As a project manager, it’s your responsibility to ensure that your stakeholders (and especially your project sponsor) are well-informed and aware of everything that’s going on with your project. A common way that project managers regularly communicate project status is via a regular status report.

Status reports can take on many shapes and sizes and depending on the organizational needs (as well as project visibility) there may be different incarnations of status reports that you’re responsible for preparing. Often times you will be tasked with creating multiple status reports for the same project at different intervals (i.e. weekly, semi-monthly, monthly, quarterly in some occasions). Audiences for these status reports can vary but as a project manager you need to be aware of the audience for the reports that you put together so that you can craft your messages in a way that can be easily disseminated by those reading the reports. So what are some of the key elements of a status report to help convey the overall health of the project as well as what you and your team are up to?


I’ve received mixed reviews on the overall green/yellow/red indicators at the project level. Some find them very helpful from the perspective of wanting to give most of their attention to projects where things may not be good so being able to quickly determine those projects in trouble via a colored indicator is helpful. For others who like to dive into the details of every status report regardless of the overall stated condition, they have commented that it doesn’t add much to the status report.


It’s always a good idea to mention what you and your team have accomplished over the reporting period for the status report.
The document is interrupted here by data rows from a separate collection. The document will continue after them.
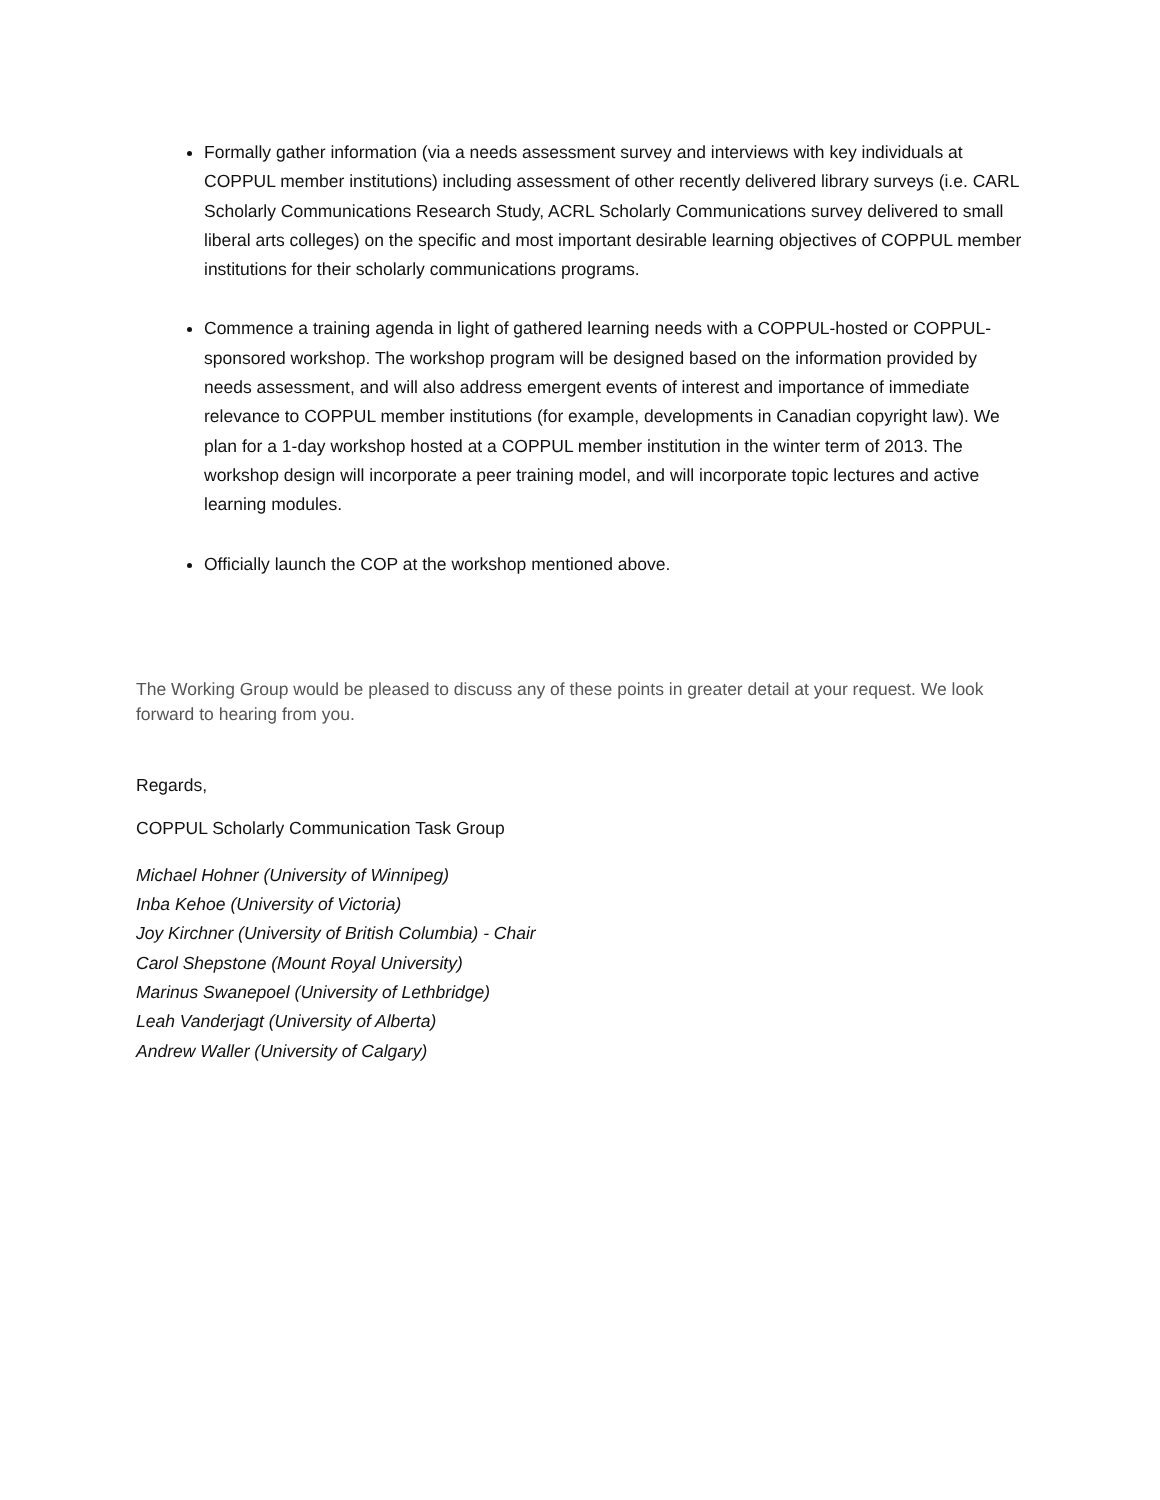Formally gather information (via a needs assessment survey and interviews with key individuals at COPPUL member institutions) including assessment of other recently delivered library surveys (i.e. CARL Scholarly Communications Research Study, ACRL Scholarly Communications survey delivered to small liberal arts colleges) on the specific and most important desirable learning objectives of COPPUL member institutions for their scholarly communications programs.
Commence a training agenda in light of gathered learning needs with a COPPUL-hosted or COPPUL-sponsored workshop. The workshop program will be designed based on the information provided by needs assessment, and will also address emergent events of interest and importance of immediate relevance to COPPUL member institutions (for example, developments in Canadian copyright law). We plan for a 1-day workshop hosted at a COPPUL member institution in the winter term of 2013. The workshop design will incorporate a peer training model, and will incorporate topic lectures and active learning modules.
Officially launch the COP at the workshop mentioned above.
The Working Group would be pleased to discuss any of these points in greater detail at your request. We look forward to hearing from you.
Regards,
COPPUL Scholarly Communication Task Group
Michael Hohner (University of Winnipeg)
Inba Kehoe (University of Victoria)
Joy Kirchner (University of British Columbia) - Chair
Carol Shepstone (Mount Royal University)
Marinus Swanepoel (University of Lethbridge)
Leah Vanderjagt (University of Alberta)
Andrew Waller (University of Calgary)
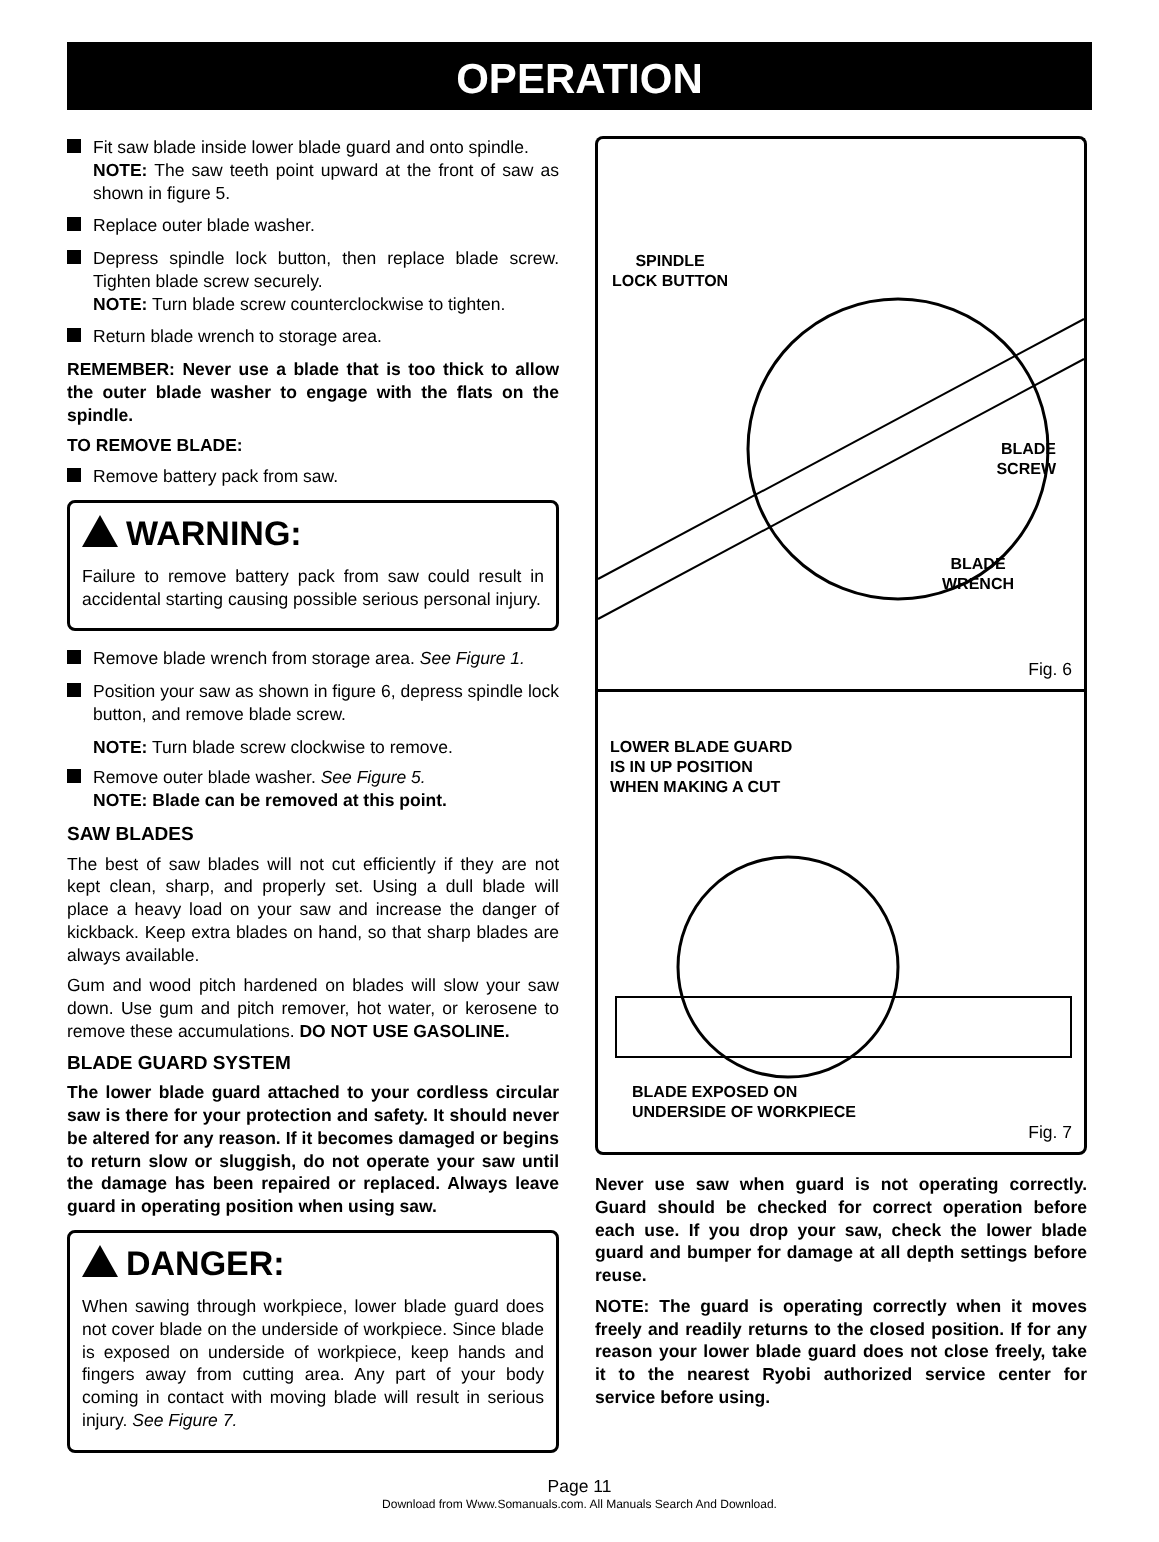OPERATION
Fit saw blade inside lower blade guard and onto spindle.
NOTE: The saw teeth point upward at the front of saw as shown in figure 5.
Replace outer blade washer.
Depress spindle lock button, then replace blade screw. Tighten blade screw securely.
NOTE: Turn blade screw counterclockwise to tighten.
Return blade wrench to storage area.
REMEMBER: Never use a blade that is too thick to allow the outer blade washer to engage with the flats on the spindle.
TO REMOVE BLADE:
Remove battery pack from saw.
WARNING:
Failure to remove battery pack from saw could result in accidental starting causing possible serious personal injury.
Remove blade wrench from storage area. See Figure 1.
Position your saw as shown in figure 6, depress spindle lock button, and remove blade screw.
NOTE: Turn blade screw clockwise to remove.
Remove outer blade washer. See Figure 5.
NOTE: Blade can be removed at this point.
SAW BLADES
The best of saw blades will not cut efficiently if they are not kept clean, sharp, and properly set. Using a dull blade will place a heavy load on your saw and increase the danger of kickback. Keep extra blades on hand, so that sharp blades are always available.
Gum and wood pitch hardened on blades will slow your saw down. Use gum and pitch remover, hot water, or kerosene to remove these accumulations. DO NOT USE GASOLINE.
BLADE GUARD SYSTEM
The lower blade guard attached to your cordless circular saw is there for your protection and safety. It should never be altered for any reason. If it becomes damaged or begins to return slow or sluggish, do not operate your saw until the damage has been repaired or replaced. Always leave guard in operating position when using saw.
DANGER:
When sawing through workpiece, lower blade guard does not cover blade on the underside of workpiece. Since blade is exposed on underside of workpiece, keep hands and fingers away from cutting area. Any part of your body coming in contact with moving blade will result in serious injury. See Figure 7.
SPINDLE
LOCK BUTTON
BLADE
SCREW
BLADE
WRENCH
Fig. 6
LOWER BLADE GUARD
IS IN UP POSITION
WHEN MAKING A CUT
BLADE EXPOSED ON
UNDERSIDE OF WORKPIECE
Fig. 7
Never use saw when guard is not operating correctly. Guard should be checked for correct operation before each use. If you drop your saw, check the lower blade guard and bumper for damage at all depth settings before reuse.
NOTE: The guard is operating correctly when it moves freely and readily returns to the closed position. If for any reason your lower blade guard does not close freely, take it to the nearest Ryobi authorized service center for service before using.
Page 11
Download from Www.Somanuals.com. All Manuals Search And Download.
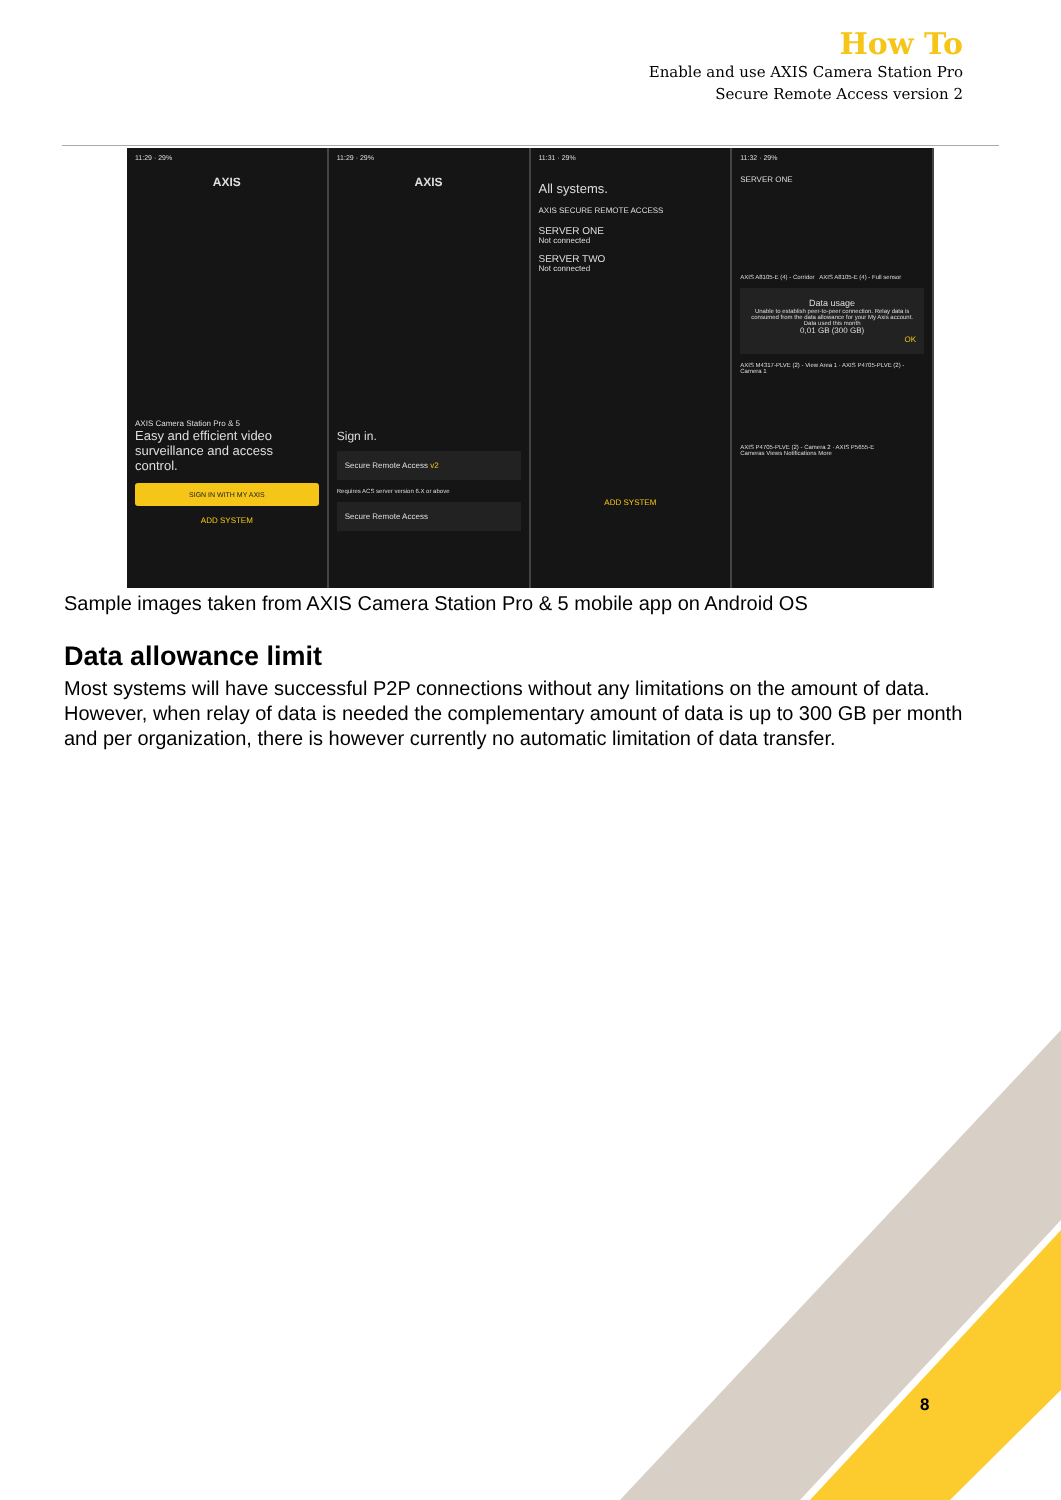How To
Enable and use AXIS Camera Station Pro
Secure Remote Access version 2
11:29 · 29%
AXIS
AXIS Camera Station Pro & 5
Easy and efficient video surveillance and access control.
SIGN IN WITH MY AXIS
ADD SYSTEM
11:29 · 29%
AXIS
Sign in.
Secure Remote Access v2
Requires ACS server version 6.X or above
Secure Remote Access
11:31 · 29%
All systems.
AXIS SECURE REMOTE ACCESS
SERVER ONE
Not connected
SERVER TWO
Not connected
ADD SYSTEM
11:32 · 29%
SERVER ONE
AXIS A8105-E (4) - Corridor AXIS A8105-E (4) - Full sensor
Data usage
Unable to establish peer-to-peer connection. Relay data is consumed from the data allowance for your My Axis account.
Data used this month
0,01 GB (300 GB)
OK
AXIS M4317-PLVE (2) - View Area 1 · AXIS P4705-PLVE (2) - Camera 1
AXIS P4705-PLVE (2) - Camera 2 · AXIS P5655-E
Cameras Views Notifications More
Sample images taken from AXIS Camera Station Pro & 5 mobile app on Android OS
Data allowance limit
Most systems will have successful P2P connections without any limitations on the amount of data. However, when relay of data is needed the complementary amount of data is up to 300 GB per month and per organization, there is however currently no automatic limitation of data transfer.
8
Often just a simple bullet-point list is sufficient.

Objectives for Next Period

It’s always a good idea to give a sense of what’s up next in your project. By stating what you intend to achieve in the next reporting period, it gives your readers a sense of realistic expectation (which may not always be in line with their own expectations). This is a great way to help calibrate those understandings and ensure that everyone is aligned with what they can expect out of you and your project team for the next reporting period.

Budget & Schedule Snapshot

This is an obvious element to your status report that likely gets the most attention. Reporting on these is done usually via spreadsheet and Gantt charts however depending on the sponsor and/or organizational expectations, this can certainly vary (and it does!). What the project manager needs to remember is that the report needs to be tailored to the intended audience. The key questions that will be asked of both budget and schedule are 1) Where are we at? And 2) Where will we land? If your report can help easily answer those questions then you’ve done a good job.

Status reports are often viewed as a ‘necessary evil’ of managing projects however they are an invaluable tool for communicating project status across an organization. Tailoring your message so that it is easy to understand, concise and most importantly – truthful is key to producing a good status report.